The verse section of The Epistle of One Nobleman to Another (1608-1609) is written in rayeshnik verse. The author of the Epistle, a landowner by the name of Ivan Funikov, was in Tula, which had been captured by Ivan Bolotnikov, when it was besieged by Vasily Shuisky. Food supplies ran out and the besieged went hungry. The rebels held Ivan Funikov in prison on the suspicion that he was concealing grain.
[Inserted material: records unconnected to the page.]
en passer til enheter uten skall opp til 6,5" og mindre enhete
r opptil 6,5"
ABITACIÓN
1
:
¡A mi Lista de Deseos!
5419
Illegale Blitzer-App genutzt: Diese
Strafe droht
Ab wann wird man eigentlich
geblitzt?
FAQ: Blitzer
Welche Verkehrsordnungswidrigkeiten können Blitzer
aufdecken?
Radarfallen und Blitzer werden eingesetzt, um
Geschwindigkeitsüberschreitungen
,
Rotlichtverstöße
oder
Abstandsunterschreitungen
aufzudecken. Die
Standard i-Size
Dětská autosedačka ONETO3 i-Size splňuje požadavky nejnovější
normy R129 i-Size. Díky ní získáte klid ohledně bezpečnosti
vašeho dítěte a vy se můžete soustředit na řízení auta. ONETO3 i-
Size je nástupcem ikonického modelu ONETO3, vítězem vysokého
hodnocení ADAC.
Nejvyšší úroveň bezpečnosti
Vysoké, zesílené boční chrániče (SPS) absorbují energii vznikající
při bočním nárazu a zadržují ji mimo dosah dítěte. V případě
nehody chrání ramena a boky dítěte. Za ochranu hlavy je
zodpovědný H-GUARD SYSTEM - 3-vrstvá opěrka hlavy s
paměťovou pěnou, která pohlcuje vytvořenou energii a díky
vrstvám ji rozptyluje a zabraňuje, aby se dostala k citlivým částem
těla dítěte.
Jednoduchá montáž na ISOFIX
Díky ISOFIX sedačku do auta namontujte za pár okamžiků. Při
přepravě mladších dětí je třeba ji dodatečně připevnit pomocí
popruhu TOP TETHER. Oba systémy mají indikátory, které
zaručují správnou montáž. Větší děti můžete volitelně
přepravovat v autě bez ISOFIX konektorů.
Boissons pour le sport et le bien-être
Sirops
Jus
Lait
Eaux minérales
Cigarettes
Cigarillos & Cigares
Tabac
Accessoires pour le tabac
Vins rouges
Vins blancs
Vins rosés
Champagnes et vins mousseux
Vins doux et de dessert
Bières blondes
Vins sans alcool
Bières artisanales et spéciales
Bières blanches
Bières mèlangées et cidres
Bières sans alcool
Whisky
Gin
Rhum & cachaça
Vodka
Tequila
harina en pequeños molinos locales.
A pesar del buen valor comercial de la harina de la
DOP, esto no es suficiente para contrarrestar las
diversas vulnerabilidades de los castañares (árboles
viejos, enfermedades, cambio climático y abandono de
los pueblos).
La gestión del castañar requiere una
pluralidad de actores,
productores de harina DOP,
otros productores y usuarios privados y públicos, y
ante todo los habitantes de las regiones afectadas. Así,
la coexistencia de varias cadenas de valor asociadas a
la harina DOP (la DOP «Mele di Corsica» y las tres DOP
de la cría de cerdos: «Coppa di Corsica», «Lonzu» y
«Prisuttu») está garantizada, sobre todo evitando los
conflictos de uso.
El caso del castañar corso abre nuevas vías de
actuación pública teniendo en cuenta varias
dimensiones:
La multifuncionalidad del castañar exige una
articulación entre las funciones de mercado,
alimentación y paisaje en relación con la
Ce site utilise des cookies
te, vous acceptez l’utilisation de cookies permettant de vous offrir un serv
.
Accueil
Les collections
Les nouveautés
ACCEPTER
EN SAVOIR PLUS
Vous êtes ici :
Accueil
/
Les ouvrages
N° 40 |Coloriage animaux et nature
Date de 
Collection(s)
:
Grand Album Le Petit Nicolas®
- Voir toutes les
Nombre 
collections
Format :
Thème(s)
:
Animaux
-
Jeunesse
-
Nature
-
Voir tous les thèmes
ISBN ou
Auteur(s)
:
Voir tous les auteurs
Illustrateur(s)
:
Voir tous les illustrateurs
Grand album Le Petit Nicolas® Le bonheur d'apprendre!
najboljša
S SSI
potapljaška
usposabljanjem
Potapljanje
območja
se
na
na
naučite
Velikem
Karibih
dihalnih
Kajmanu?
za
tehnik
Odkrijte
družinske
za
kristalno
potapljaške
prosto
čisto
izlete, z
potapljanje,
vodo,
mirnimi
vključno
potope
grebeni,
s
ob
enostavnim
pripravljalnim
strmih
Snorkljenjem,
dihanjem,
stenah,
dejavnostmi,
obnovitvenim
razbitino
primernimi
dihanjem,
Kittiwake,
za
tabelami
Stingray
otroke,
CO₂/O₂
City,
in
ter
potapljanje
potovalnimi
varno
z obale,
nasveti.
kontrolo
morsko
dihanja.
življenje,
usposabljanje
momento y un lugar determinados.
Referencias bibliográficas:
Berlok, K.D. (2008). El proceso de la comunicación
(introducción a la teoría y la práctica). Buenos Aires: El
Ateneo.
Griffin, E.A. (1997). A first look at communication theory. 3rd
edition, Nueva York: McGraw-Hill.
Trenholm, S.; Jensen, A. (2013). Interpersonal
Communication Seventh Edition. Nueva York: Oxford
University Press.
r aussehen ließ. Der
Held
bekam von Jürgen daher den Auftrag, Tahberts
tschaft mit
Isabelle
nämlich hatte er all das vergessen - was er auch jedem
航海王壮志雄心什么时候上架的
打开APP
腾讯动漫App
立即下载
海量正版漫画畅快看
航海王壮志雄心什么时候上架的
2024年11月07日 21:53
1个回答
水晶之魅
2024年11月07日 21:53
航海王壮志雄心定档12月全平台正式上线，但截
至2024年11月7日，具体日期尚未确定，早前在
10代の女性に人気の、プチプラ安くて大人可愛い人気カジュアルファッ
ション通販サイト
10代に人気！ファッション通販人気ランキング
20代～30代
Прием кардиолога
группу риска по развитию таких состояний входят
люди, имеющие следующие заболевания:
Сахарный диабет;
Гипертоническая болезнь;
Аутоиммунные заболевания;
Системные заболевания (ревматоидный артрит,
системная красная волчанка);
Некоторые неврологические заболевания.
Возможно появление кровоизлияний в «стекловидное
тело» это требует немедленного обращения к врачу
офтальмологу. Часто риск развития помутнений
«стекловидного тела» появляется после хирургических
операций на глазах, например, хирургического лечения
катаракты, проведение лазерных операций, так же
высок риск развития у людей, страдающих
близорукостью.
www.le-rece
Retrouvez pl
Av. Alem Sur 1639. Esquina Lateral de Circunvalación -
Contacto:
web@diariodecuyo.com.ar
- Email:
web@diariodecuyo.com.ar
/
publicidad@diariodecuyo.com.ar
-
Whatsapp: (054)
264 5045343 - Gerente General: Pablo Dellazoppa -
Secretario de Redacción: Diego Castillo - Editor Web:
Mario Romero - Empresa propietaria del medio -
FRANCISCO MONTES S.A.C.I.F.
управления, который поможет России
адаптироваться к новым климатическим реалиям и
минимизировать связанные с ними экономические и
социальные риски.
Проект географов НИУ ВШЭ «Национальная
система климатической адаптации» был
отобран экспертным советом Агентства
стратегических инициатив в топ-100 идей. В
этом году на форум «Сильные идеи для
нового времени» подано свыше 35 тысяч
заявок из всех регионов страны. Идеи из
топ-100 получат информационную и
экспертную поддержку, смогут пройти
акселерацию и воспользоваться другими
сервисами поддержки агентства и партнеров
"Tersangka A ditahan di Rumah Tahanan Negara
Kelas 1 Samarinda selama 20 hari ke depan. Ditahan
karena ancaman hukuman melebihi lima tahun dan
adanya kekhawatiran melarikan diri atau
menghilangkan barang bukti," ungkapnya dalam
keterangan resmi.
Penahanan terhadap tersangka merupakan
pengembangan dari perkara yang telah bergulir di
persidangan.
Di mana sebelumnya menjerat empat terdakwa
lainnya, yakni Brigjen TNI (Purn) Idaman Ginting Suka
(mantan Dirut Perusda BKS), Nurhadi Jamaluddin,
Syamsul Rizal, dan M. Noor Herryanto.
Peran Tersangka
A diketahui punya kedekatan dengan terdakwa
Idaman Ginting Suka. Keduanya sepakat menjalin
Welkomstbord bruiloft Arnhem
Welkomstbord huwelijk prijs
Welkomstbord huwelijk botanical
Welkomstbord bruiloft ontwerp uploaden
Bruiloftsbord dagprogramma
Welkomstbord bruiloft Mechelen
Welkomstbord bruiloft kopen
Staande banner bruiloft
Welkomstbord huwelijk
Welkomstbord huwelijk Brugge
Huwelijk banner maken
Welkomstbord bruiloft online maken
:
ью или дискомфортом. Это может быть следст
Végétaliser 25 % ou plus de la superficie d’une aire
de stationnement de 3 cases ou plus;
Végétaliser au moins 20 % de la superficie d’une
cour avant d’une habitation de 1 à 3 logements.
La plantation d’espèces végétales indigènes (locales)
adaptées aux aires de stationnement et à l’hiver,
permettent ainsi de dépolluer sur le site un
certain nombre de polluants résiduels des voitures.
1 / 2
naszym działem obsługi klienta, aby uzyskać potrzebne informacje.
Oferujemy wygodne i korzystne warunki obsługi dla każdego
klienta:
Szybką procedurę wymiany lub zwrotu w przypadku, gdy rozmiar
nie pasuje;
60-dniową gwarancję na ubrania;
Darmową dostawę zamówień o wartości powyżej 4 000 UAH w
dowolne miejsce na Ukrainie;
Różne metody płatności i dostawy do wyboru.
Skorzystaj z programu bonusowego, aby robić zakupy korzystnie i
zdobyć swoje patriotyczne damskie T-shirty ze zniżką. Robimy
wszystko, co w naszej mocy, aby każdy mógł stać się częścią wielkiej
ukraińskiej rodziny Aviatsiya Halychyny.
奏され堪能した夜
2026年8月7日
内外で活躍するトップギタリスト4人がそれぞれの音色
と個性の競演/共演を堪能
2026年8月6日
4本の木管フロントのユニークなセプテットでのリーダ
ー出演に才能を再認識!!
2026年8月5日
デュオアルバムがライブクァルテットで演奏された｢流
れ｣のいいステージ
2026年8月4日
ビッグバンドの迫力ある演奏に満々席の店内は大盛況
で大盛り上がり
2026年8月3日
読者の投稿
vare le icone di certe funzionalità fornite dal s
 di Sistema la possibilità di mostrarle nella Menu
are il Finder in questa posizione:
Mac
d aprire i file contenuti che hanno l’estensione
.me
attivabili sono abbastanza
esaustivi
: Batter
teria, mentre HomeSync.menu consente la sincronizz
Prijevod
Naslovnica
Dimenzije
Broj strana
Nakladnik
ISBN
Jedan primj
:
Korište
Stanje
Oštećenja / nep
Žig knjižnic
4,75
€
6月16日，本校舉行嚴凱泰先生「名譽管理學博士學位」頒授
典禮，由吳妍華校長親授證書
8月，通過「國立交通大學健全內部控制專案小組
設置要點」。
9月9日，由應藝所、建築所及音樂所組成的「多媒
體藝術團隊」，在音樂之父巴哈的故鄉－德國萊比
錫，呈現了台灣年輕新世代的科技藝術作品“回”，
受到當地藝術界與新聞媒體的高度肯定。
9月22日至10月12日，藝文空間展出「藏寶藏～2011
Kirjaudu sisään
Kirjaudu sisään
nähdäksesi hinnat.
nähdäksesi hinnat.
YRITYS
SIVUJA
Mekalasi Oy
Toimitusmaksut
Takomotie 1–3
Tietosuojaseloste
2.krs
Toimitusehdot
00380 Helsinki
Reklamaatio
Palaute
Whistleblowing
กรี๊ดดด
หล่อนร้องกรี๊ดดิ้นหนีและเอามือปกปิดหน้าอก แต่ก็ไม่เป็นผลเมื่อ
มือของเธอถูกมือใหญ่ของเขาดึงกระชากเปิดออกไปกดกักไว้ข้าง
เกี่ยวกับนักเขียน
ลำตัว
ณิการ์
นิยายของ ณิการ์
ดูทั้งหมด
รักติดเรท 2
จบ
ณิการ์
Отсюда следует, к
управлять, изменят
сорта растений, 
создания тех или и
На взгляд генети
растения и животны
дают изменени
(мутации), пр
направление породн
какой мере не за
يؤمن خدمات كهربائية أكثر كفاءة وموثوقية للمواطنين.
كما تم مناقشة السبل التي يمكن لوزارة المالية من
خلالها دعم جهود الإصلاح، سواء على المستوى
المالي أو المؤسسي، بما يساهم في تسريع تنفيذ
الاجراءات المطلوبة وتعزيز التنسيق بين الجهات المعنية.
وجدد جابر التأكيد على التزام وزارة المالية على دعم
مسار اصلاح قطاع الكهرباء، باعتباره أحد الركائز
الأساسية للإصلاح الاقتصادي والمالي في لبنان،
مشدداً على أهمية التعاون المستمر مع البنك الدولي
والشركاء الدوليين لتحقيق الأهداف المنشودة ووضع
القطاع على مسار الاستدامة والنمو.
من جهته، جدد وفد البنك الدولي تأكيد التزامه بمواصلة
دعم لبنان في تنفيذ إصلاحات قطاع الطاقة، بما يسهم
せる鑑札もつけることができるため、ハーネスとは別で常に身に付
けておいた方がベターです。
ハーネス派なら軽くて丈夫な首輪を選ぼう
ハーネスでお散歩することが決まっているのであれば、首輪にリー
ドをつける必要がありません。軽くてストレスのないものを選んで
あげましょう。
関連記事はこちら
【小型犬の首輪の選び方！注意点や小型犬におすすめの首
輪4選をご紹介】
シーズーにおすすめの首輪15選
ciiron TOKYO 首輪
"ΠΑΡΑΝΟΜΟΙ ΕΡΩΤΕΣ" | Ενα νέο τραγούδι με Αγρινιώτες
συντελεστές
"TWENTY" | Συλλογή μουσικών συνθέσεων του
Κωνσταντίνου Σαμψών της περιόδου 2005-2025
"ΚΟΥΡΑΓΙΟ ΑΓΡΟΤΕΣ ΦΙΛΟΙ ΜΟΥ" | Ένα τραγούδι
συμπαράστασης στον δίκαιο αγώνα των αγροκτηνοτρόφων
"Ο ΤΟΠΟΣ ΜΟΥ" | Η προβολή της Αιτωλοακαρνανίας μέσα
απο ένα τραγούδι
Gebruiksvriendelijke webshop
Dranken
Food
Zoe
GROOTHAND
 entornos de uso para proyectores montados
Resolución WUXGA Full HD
In the Epistle Funikov describes his misadventure:

Сидел 19 недель,

А вон из тюрьмы глядел.

А мужики, что ляхи,

Дважды приводили к плахе,

За старые шашни Хотели скинуть с башни.

А на пытках пытают,

А правды не знают.

Правду-де скажи,

А ничего не солжи.

А я божился,

И с ног свалился,

И на бок ложился:

Не много у меня ржи,

Нет во мне лжи…21

For nineteen weeks I sat in jail,/And through the window did I look/And twice the peasants, like the Poles / Did take me to the chopping block / For sins as old as old can be /They wanted to throw me off a tower./ And oh, how bad they tortured me / Because the truth they did not know / Tell us the truth, they all did cry,/But mind you do not tell a lie./And I did tell them and did swear / Down on my knees and lying there: / Alas, I have but little rye/And, ’pon my soul, I do not lie. The comic ring of these lines led some specialists to suspect that Ivan Funikov was not the author of The Epistle of One Nobleman to Another; that it had been wrongly ascribed to him and that a person could not write in such a humorous vein about his own sufferings! But the fact is that the rayeshnik verse, which Funikov uses, is designed to produce a comic effect. The semantic aura of the rayeshnik is comicality. It is the buffoonery of the skomorokhs accentuated by rhyme. The rhyme “distorts phenomena, by making the dissimilar similar … depriving the account of its seriousness and making a joke even of hunger”,22 suffering and torture. This joking is a kind of psychological defence against real phenomena that can damage the psyche. In making use of rayeshnik verse, the author has to reckon with its semantic inertia. Therefore, Ivan Funikov willy-nilly adopts the pose of the joker. There are also prose passages in the Epistle, incidentally, and they do not contain a trace of humour: the semantic inertia of the rayeshnik does not operate here.